Contemplating NaNoWriMo

Contemplating NaNoWriMoCall me crazy, but I’m contemplating NaNoWriMo. National Novel Writing Month originated in the US as a challenge event to get writers to attempt a fifty-thousand word manuscript through November.

A non-profit initiative promoting creative writing, NaNoWriMo originally aimed at first timers to write ‘that one book we all have in us.’ Now all kinds of writers participate, taking up the challenge to draft a book in a month. The challenge equates to producing 1366 words a day.

No Prizes

NaNoWriMo has a website through which you can manage your progress against target, writing tools, community pages and more including a badge and certificate if you ‘win’ by completing a draft of your novel.

But that’s not the point. The aim is the challenge itself: a book in a month.

A short book. Not  even that: a draft of a short book

How hard can it be?

1366 words a day. Alongside your normal routine. Without writer’s block. That hard.

Proof Positive

A work colleague of mine completed it several years ago. I didn’t get to read it, though I wish I had. Ever since, I’ve contemplated NaNoWriMo as a means to get something out fast, even if it’s the dirtiest of dirty drafts.

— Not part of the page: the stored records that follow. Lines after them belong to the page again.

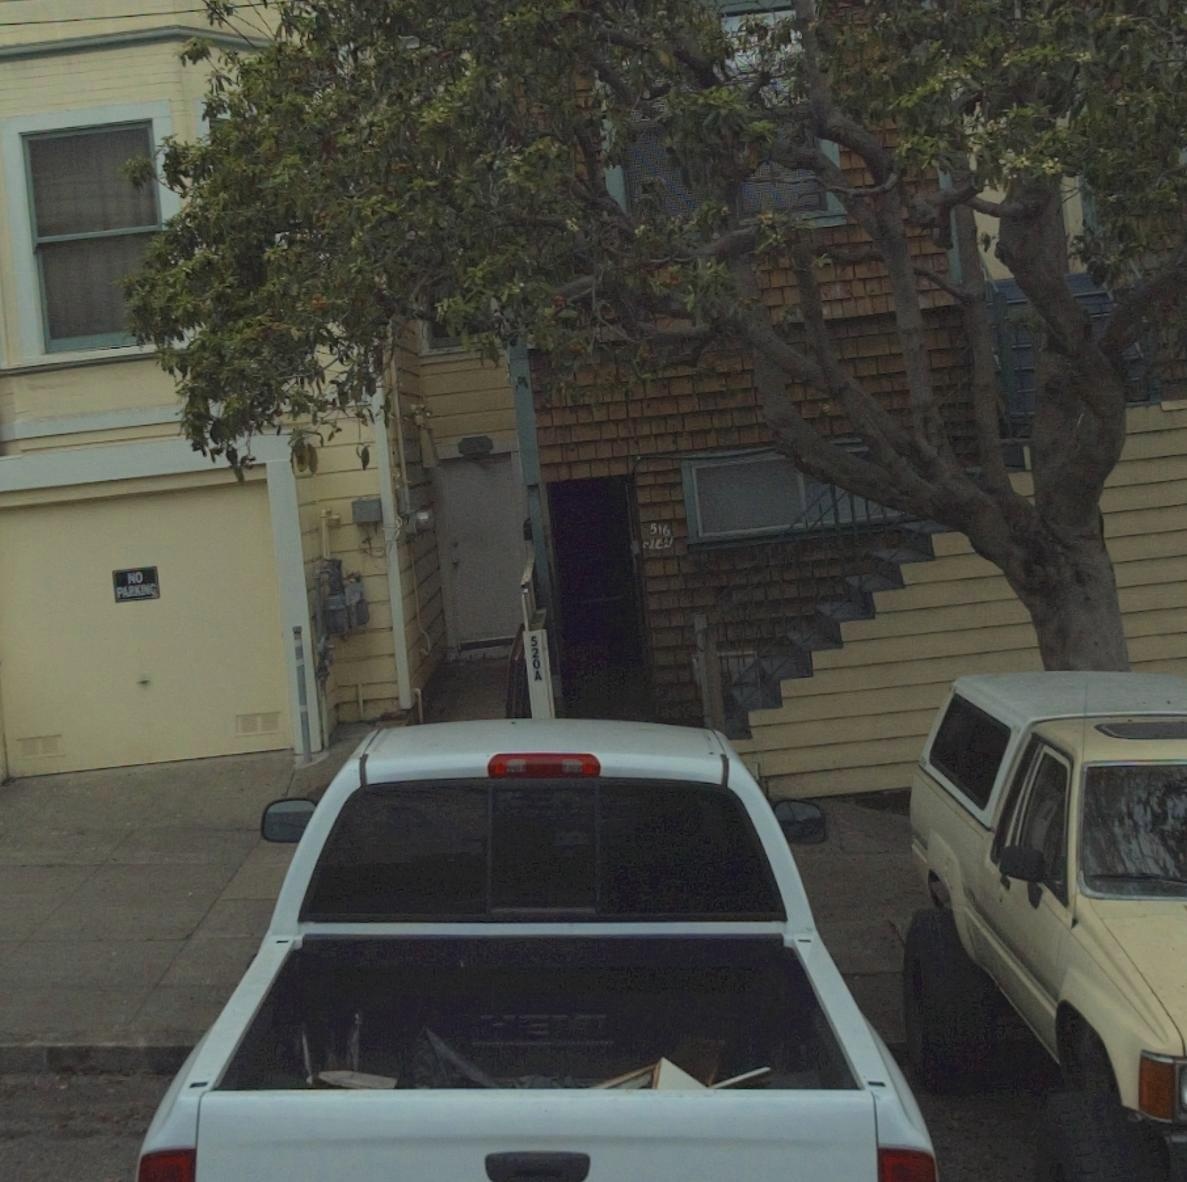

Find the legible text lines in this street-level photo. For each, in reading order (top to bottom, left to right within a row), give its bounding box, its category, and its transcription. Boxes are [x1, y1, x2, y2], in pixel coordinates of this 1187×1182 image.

[648, 521, 673, 537] StreetNumber: 516
[643, 536, 673, 550] StreetNumber: *14*
[126, 570, 146, 585] None: NO
[115, 582, 158, 599] None: PARKING
[528, 633, 544, 683] StreetNumber: 520A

Is it the answer to one of my problems: too many stories, too little time?

I’m up for a challenge.

I have characters, I have almost four thousand words of outline, plot, scenes, bits of dialogue. I have a setting, a fantasy world, lore, history. My writing is mostly character-first. It’s not like I’m discovery writing the whole thing from scratch.

Even if I don’t ‘win’ – and many don’t – I’ll get further than not starting at all. I’ll have the bones of another book to finish, and the experience of putting another full-length story together.

The fact that I’m still contemplating NaNoWriMo tells me something.